Bir Kayıp Denizci (Gabriel Garcia Marquez) kitap incelemesi - Ahmed Yasir Orman

Bir Kayıp Denizci (Gabriel Garcia Marquez) kitap incelemesi

Bir Kayıp Denizci kitap incelemesi

Yazar: Gabriel Garcia Marquez (1927-2014)

Sayfa Sayısı:116
Puanım:8/10

Denizin ortasında bir kayıkta yalnız başınıza ve yolunuzu kaybetmişken ne yaparsınız? Ümitsizliğe düşüp kendinizi suyun dibine mi atarsınız? Yoksa öleceğinizi bildiğiniz halde ölüm kelimesi sizi ürperttiği için öylece açlıktan ölmeyi mi... Yoksa umudunuzu bir an olsun kaybetmeyip “Ben buradan sağ kurtulacağım!” diye haykırarak yaşam mücadelesi için çabalar mısınız? Belki böyle bir durumla hiç karşılaşmadığımız ve ileriki dönemlerde de hiç karşılaşmayacağımızı düşündüğümüz için hiç savaş görmemiş bir insanın kolaycana “Savaşırız düşmanla ne var?” demesi gibi kolaycana bu sorulardan birini seçeriz. İşte bu kitaptaki kahramanımız Luis Alejandro Velasco adlı denizci kardeşimiz için de belki de durum böyleydi ta ki denizde bir kayıkta yalnız başına on gün boyunca kalana kadar.
                Marquez’in kitabında olan tüm bu olaylar tamamen gerçektir. 1955 yılında “Caldas” adlı bir muhrip denizin dibini boylar. Gemideki 8 mürettebattan sadece Luis adlı bir denizci kurturur ve bu kardeşimiz yıllar sonra Marquez’in çalıştığı gazeteye giderek bu olayı anlatmak ister. Marquez bu göreve getirilir ve gazeteci kimliğiyle bu öyküyü yazar. Muhribin alabora olmasının sebebi fırtına değildi. O gün fırtınanın aksine hava pırıl pırıldı. Sorun muhripte taşınan aşırı yüklü mallardı ve burada büyük bir suç işleniyordu.
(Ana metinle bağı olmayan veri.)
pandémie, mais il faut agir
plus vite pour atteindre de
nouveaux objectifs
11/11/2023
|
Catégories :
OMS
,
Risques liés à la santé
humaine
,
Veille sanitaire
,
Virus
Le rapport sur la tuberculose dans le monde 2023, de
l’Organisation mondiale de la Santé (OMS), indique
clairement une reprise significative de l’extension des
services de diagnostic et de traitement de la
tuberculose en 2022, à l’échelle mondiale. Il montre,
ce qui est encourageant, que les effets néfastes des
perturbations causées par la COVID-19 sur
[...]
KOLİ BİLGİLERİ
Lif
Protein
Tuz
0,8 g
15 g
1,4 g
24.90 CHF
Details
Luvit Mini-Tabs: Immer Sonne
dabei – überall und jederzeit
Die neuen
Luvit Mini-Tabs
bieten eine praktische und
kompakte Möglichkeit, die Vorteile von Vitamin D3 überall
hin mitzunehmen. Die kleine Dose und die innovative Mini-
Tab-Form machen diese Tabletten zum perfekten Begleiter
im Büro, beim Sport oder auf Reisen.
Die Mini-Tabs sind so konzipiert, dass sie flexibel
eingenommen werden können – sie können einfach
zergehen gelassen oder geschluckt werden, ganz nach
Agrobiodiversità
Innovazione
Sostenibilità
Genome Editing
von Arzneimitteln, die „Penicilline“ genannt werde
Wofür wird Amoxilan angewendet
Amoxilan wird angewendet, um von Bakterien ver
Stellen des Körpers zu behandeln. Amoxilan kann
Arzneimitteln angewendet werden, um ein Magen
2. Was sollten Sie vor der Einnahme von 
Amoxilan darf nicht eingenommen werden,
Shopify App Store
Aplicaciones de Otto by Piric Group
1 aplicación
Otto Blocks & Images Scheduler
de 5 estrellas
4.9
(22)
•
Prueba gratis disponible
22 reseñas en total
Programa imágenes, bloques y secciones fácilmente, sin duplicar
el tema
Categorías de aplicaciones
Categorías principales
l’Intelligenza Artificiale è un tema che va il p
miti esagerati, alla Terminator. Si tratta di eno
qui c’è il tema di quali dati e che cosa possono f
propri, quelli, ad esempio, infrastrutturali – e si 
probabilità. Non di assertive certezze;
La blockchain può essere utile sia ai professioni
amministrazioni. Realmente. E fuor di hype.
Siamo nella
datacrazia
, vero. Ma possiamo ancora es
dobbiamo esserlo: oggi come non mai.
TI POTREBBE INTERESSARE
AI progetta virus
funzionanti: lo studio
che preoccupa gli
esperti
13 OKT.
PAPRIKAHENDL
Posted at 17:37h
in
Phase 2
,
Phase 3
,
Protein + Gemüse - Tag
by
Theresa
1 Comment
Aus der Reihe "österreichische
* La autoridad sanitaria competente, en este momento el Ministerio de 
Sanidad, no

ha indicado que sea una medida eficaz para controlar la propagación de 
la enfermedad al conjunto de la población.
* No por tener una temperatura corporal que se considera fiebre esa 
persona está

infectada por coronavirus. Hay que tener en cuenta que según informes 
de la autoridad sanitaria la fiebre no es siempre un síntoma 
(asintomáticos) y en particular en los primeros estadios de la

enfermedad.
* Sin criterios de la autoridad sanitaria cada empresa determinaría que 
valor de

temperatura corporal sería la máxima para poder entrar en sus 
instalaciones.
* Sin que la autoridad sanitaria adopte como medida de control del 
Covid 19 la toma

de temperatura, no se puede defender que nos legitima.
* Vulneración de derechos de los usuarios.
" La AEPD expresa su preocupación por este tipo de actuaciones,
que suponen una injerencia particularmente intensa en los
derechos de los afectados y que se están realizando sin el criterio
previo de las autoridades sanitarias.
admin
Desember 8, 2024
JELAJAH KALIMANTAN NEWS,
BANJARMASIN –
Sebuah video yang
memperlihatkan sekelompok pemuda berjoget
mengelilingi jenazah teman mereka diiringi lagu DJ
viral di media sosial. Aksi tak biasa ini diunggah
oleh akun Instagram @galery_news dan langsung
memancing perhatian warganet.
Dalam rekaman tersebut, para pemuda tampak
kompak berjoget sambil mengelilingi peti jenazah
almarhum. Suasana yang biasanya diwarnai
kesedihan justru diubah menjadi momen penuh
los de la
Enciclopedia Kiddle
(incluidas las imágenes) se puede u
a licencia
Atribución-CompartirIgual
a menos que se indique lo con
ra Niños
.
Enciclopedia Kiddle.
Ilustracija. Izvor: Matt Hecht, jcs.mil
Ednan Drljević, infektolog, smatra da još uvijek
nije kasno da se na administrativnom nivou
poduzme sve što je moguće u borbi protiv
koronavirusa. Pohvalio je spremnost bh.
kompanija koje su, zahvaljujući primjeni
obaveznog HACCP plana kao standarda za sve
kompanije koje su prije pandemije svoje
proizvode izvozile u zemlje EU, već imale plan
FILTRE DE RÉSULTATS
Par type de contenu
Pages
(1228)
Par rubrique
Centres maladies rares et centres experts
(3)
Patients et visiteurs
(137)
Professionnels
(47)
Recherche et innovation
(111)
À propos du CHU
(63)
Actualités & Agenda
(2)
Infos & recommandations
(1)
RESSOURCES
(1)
Çünkü muhripte ne olursa olsun mal taşımak yasaktır. Yani bu kitap bazı suçları da ortaya çıkarıyordu. Tabi bu suçları çıkarması sebebiyle de gazete, baskılar üzerine bir süre sonra kapatılmıştır.
                Velasco kendini denizde bulduğunda tam olarak ne olduğunu anlamamıştı bile. Her şey çok hızlı ilerlemişti ve kendini zar zor bir kayığa attı. Arkadaşları onun kadar şanslı değildi ve oracıkta Velasco hariç hepsi boğularak öldü. Luis’in yanında ne yemek ne de su vardı. Denizin ortasında öylece çaresizce yalnız bir şekilde kalmıştı ve bu durum tamı tamına 10 gün sürecekti. Aç ve susuz bir şekilde geçen on gün... Luis ilk günler susuzluktan öleceğini düşündü mecbur çok az deniz suyu içti. Söylenenler gibi deniz suyu o kadar da kötü değildi. Bu geçen günlerde her akşam üstü köpekbalıklarıyla mücadele etti. Martı avlamaya çalıştı. Burada benim garibime giden bir şey oldu. Luis uzun uğraşlar sonucunda bir martı yakalıyor ve ağzıyla bir parçasını koparıp çiğnemeye başlıyor ama çiğneyemeyip tadını da iğrenç bir şey bulunca denize atıyor. Kaç gündür aç olan biri neden bir yiyecek için bu kadar seçici olsun ki? Hele ki yemezse ucunda ölüm varken. Demek ki o sıra insan pek de mantıklı düşünemiyor.
Luis bir kaç gün geçtikten sonra zaman kavramını yitirir. ve yanında gemide ölen arkadaşlarından birinin hayalini görüp onla konuşur. Bir ara ayakkabısını çiğnemeye çalışır ama başarılı olmaz. Kurturduktan sonra da çiğnemeye çalıştığı ayakkabıların reklamlarında oynayarak kendine yeni bir gelir kapısı sağlayacaktır. Luis tam ümidini tamamen keseceği bir vakitte de kendini karada bulur. Bundan sonra basın Luis’e ilgi gösterir ama gazetecilerle görüşmesine isim vermezler. Bu da olayı daha cazip hale getirir. Tabi her olayda olduğu gibi bu olayda zamanla unutulur gider.
                Marquez’den okuduğum ilk kitaptı bu. Dili yalın ve sade olan bu kitabın daha ilk sayfalarını okurken bu yazar tam bana göre demeden edemedim. Her yaştan okura hitap eden bu kitabı herkese tavsiye ederim. Eğer bu kitabı beğenirseniz de bu kitaba benzer olan “Life of Pi” adlı herm kitabı hem de filmi olan eseri de öneririm. Bu eserle Marquez'in kitabı arasındaki tek fark kayıktaki arkadaşımıza bir kaplanın arkadaşlık ediyor olmasıdır.
             Bu arada bu yazara başlamak isteyen arkadaşlara ilk tercihleri olarak "Yüzyıllık Yalnızlık"ı tavsiye etmem. Bu kitap biraz ağır olduğu için biraz sıkabilir insanı hem de böyle bir kitabı en iyi şekilde anlamak isteriz. İşte bu yüzden ilk tercih olarak Bir Kayıp Denizci iyi bir tercih olacaktır. Daha sonra zaten daha bir zevkle "Yüzyıllık Yalnızlık"ı da okuyacağınızdan emin olabilirsiniz.